La vie de cet homme, partagée entre la Suisse où il a grandi, et Paris, pour les années de formation intellectuelle, conduisent nos deux documentaristes à vouloir interroger le réel de Wechsler., sa vie, ses liens, ses connaissances, de manière à en tirer un portrait le plus juste et le plus nuancé possible. Par un jeu de miroir, Andrea tente de saisir ses différentes facettes. 

Le travail commence par des conversations dans des cafés et des promenades le long de la Seine avec cet auteur dont Andrea se surprend à apprécier la compagnie. Il s’agira ensuite de se rendre dans le village natal de l’écrivain, en Suisse, pour d’autres entretiens et des images de paysages en décor. Mais au rendez-vous, l’auteur ne se présente pas sans même donner de raisons.

Photo : Jule Kuehn.

Face à cette absence, cet échec possible du projet, Andrea doit se contenter d’indices trouvés dans ses livres mais aussi de rares rush pour obtenir des réponses à ses questions. Ayant flairé un possible secret troublant, via une allusion à un amour de jeunesse de Wechsler, Andrea rencontrera Judith, pasteure, cette femme qui pourrait bien être la muse de l’auteur, inspiratrice d’un personnage qui revient sans cesse dans ses romans, avec laquelle Andrea nouera un lien amical salvateur, tout en l’interrogeant sur sa relation avec Wechsler, dans la période étrange qu’elle traverse.
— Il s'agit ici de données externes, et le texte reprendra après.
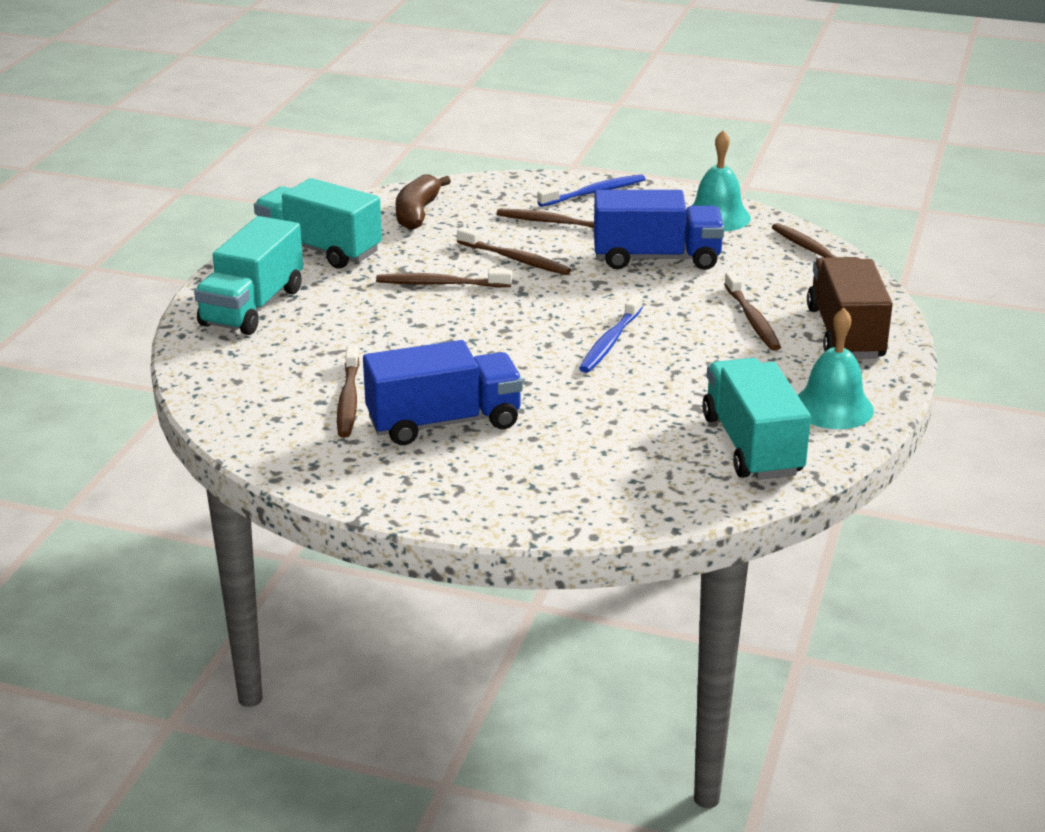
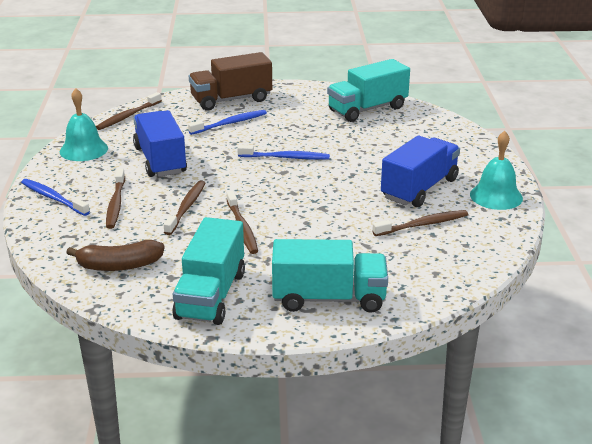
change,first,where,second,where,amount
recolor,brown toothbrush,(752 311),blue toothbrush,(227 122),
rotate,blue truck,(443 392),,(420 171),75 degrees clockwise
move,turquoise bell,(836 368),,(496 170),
Car Andrea perdra travail et petit ami, mais pas l’envie de savoir et de faire sens de la vie. Car c’est aussi cela, l’histoire de l’heure bleue, cet entre deux, ce pas de côté entre ombre et lumière, crépuscule : c’est l’expérience d’un échec, un film raté qui ne verra pas le jour, et un arpentage aléatoire comme tentative de ré-inventer sa trajectoire de vie

Peter Stamm poursuit ainsi dans L’heure bleue son exploration du réel avec ce ton à la fois si juste et sensible, où l’ironie se distille avec délicatesse, l’écriture comme un jeu en intelligence avec le lecteur, jusqu’à la narratrice qui semble au fil des pages prendre conscience de sa propre ambivalence. Car Wechsler n’est pas vraiment le centre de cette histoire, c’est plutôt Andrea.  Et Judith. Et le temps. Et nous, lecteurs, je crois.

Peter Stamm cisèle encore une fois un récit fascinant qui suscite la curiosité et la réflexion grâce à des jeux de doubles et d’illusions, la réalité et la fiction se confondant. Chez Peter Stamm rien n’est évident, et c’est ce qui rend tous ses romans passionnants.


« Peut-être que pour pas mal de gens, la littérature remplace même la religion. »

Traduit de l’allemand par Pierre Deshusses.

Margot.

L’heure bleue, Peter Stamm,éditions Christian Bourgois, 234 p. , 21,00 €.